Le chercheur Roland Marchal rappelle que l’ANC, le parti du Congrès national africain à la tête du pays depuis la fin de l’apartheid, a toujours été considéré comme le mouvement le plus prosoviétique en Afrique. Beaucoup de dirigeants sud-africains se sont formés en URSS.
« Il n’y a jamais eu de vraie perte d’influence de la Russie. L’appareil diplomatique reste très marqué par cela », complète Roland Marchal. Pour Caroline Roussy, chercheuse à l’IRIS, la Russie bénéficie toujours d’une « image extrêmement positive » grâce au soutien soviétique dans la lutte contre l’apartheid.
De plus, la participation de l’Afrique du Sud aux BRICS – qui regroupent le Brésil, la Russie, l’Inde, la Chine et l’Afrique du Sud – nourrit aujourd’hui sa proximité avec la Russie, et avec l’idée d’instaurer un ordre mondial multipolaire.
« L’Afrique du Sud emploie un discours sur le non alignement, mais c’est plutôt du ‘en même temps’ : à la fois la proximité avec la Russie et les États-Unis », précise Caroline Roussy.
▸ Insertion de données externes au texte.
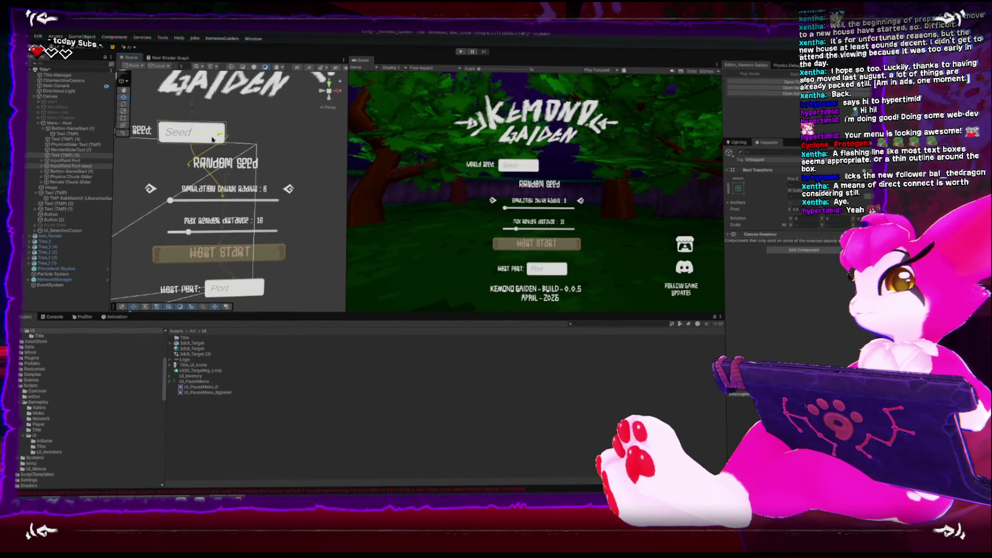
Move the Host Port label and Port field up beside the Seed field, adjusting the label slightly.
left_click(225, 290)
left_click(224, 292, "shift")
left_click_drag(234, 278, 275, 133)
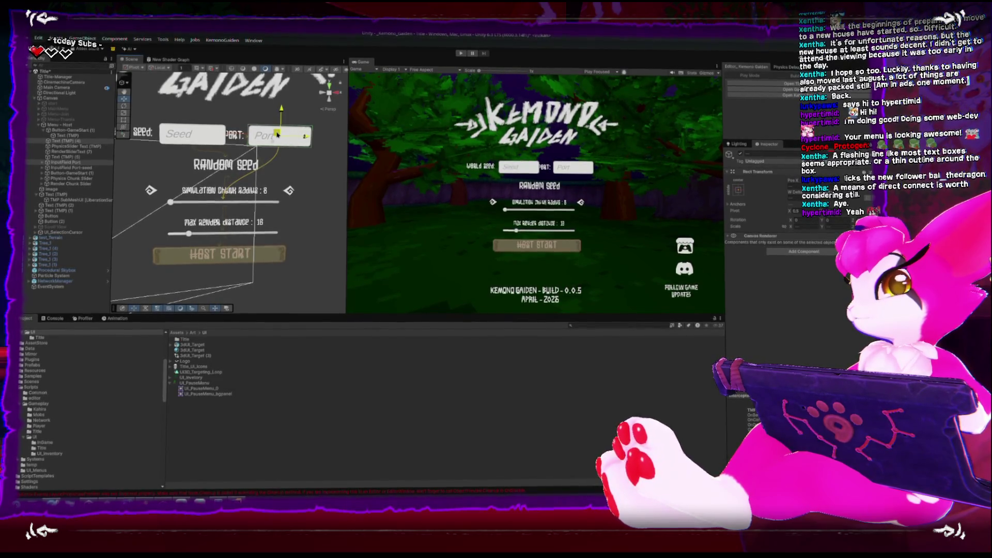
left_click(233, 135)
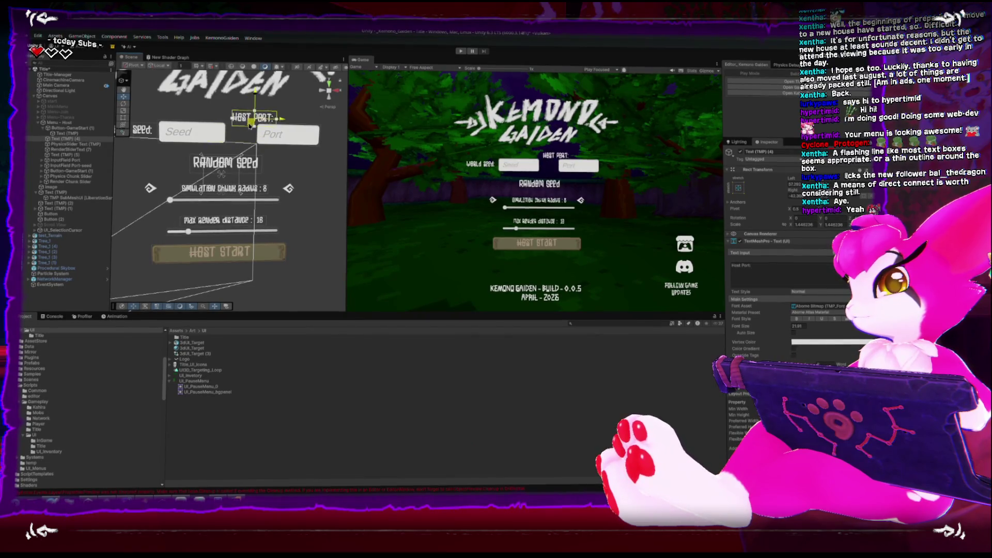
left_click_drag(263, 123, 260, 127)
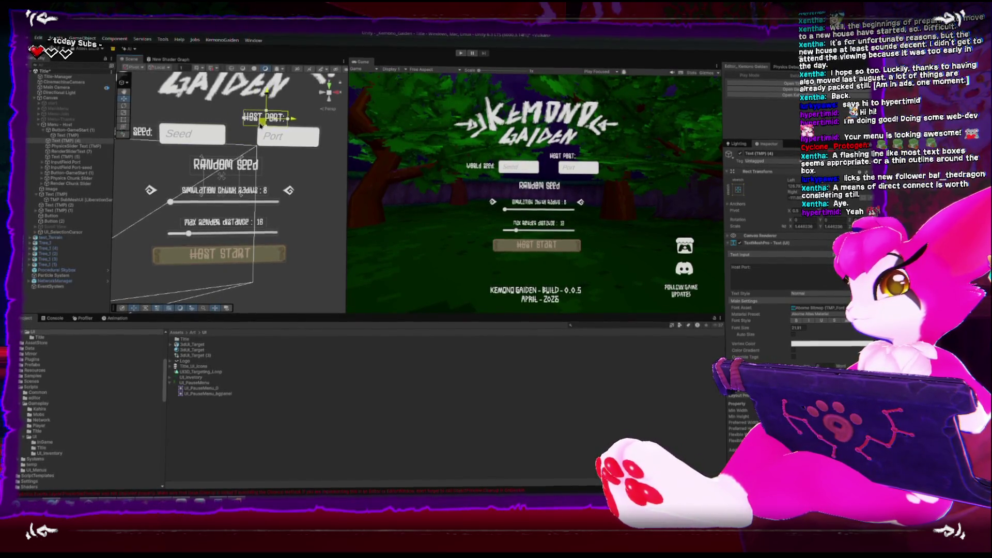
left_click_drag(153, 138, 199, 184)
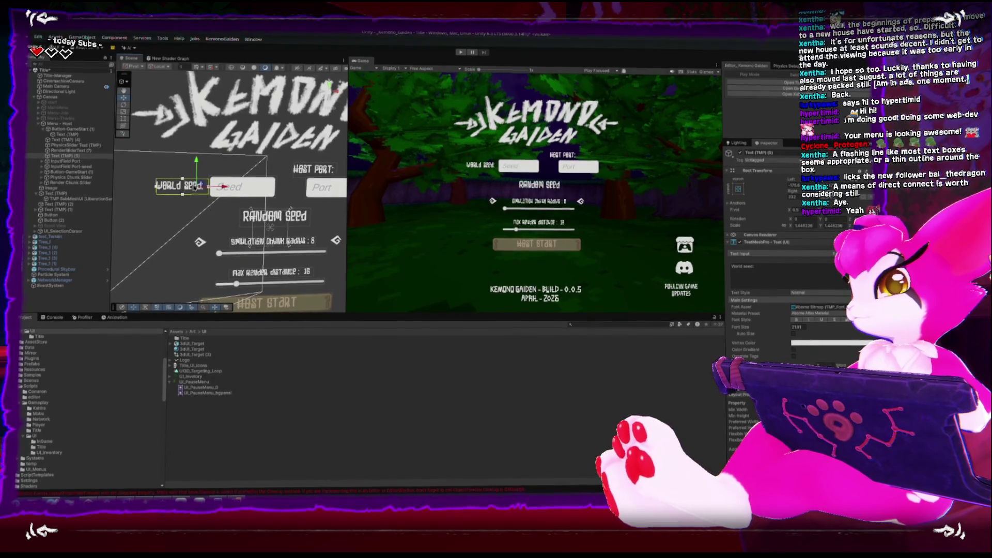
Check the World Seed label, Seed field and Host Port objects in the seed row.
left_click(196, 184)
En effet, si Pretoria a condamné l’intervention russe en Ukraine, elle ne veut pas polariser et « elle n’a pas les moyens financiers de faire une condamnation ferme et militante contre la Russie », expliquait l’ancienne correspondante en Afrique du Sud Anne Dissez, dans une interview pour TV5Monde en mai.
Cyril Ramaphosa insiste régulièrement sur ce point : « l’Afrique du Sud n’a pas été, et ne sera pas, entraînée dans une compétition entre puissances mondiales. »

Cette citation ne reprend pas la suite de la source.